**TEXTE DE LECTURE:**
Connivence de classe dans les références

Dans l’ensemble, le film est constitué de réflexions éparses qui sont rapides et non finies, comme une discussion sur un plateau télé ou une mauvaise émission de France culture. Il en ressort forcément une violence de classe : une bourgeoisie commentatrice, évoquant, sans les expliquer, des concepts et des auteurs comme Rousseau, le contrat social, le Panopticon, l’analyse foucaldienne du pouvoir, la notion très mal utilisée de « spectacle » de Debord, ou encore des analyses d’Hanna Arendt. Faire comme si tout le monde connaît, voici l’expression d’une violence de classe. C’est la force de l’évocation de noms et de concepts qui manifeste une connivence de classe qui s’exprime de manière brute.

Pathos vs réflexion

C’est un film qui repose sur le pathos plutôt que sur la réflexion. On contemple les larmes d’une prolétaire qui nous parle de violences systémiques. Surgissent pêle-mêle les portraits des assassinés par la police, comme Rémi Fraisse, Zied et Bouna, Zineb Redouane, etc : on ne pense pas, on pleure nos morts.

Du pathos aussi quand on montre de manière répétée la scène de violence policière et ensuite la rue revenue à la normale ensuite.

Le tout culmine dans un générique silencieux qui invite à une sorte de recueillement commémoratif où il s’agit peut-être d’interroger le fait que nous nous tenions à ce moment, bien sages.

Sans dire que David Dufresne est un bourgeois, nous pouvons cependant en conclure qu’une telle approche des faits témoigne positivement d’une incapacité fondamentale de la bourgeoisie à pouvoir penser. Elle ne peut pas penser parce qu’elle n’agit pas. Sa seule forme d’action consiste en ces balbutiements de réflexion qui ne commencent nulle part et n’aboutissent sur rien.

**TRAVAIL DEMANDÉ:**
**1.** D'après le texte de lecture, sur quoi le film repose-t-il plutôt que sur la réflexion ?
**2.** Recopiez mot pour mot le passage du texte de lecture situé entre « Pathos vs réflexion » et « la normale ensuite. », ces deux passages inclus.

**DONNÉES FOURNIES:**
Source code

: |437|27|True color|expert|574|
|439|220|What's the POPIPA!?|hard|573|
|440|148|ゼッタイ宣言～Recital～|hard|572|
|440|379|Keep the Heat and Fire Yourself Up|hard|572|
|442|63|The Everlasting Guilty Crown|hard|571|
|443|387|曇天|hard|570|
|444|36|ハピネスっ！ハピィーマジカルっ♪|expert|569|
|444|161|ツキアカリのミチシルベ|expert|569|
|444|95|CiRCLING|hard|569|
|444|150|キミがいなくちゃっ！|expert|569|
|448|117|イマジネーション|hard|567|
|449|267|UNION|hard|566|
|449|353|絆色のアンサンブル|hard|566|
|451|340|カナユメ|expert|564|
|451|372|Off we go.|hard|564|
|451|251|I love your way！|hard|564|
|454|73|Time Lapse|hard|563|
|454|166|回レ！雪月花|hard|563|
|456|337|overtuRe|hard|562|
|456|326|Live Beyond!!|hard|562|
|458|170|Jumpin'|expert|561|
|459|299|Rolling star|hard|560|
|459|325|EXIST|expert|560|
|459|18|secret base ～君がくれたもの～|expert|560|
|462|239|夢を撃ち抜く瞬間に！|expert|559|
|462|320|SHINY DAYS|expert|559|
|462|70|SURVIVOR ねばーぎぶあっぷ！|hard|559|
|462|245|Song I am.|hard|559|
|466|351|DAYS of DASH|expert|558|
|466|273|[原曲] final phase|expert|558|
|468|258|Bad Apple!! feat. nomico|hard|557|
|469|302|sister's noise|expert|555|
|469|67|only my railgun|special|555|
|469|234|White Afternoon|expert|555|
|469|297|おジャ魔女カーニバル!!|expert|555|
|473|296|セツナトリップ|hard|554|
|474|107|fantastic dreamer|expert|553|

**RÉPONSES:**
**1.** Sur le pathos.

**2.**
Pathos vs réflexion

C’est un film qui repose sur le pathos plutôt que sur la réflexion. On contemple les larmes d’une prolétaire qui nous parle de violences systémiques. Surgissent pêle-mêle les portraits des assassinés par la police, comme Rémi Fraisse, Zied et Bouna, Zineb Redouane, etc : on ne pense pas, on pleure nos morts.

Du pathos aussi quand on montre de manière répétée la scène de violence policière et ensuite la rue revenue à la normale ensuite.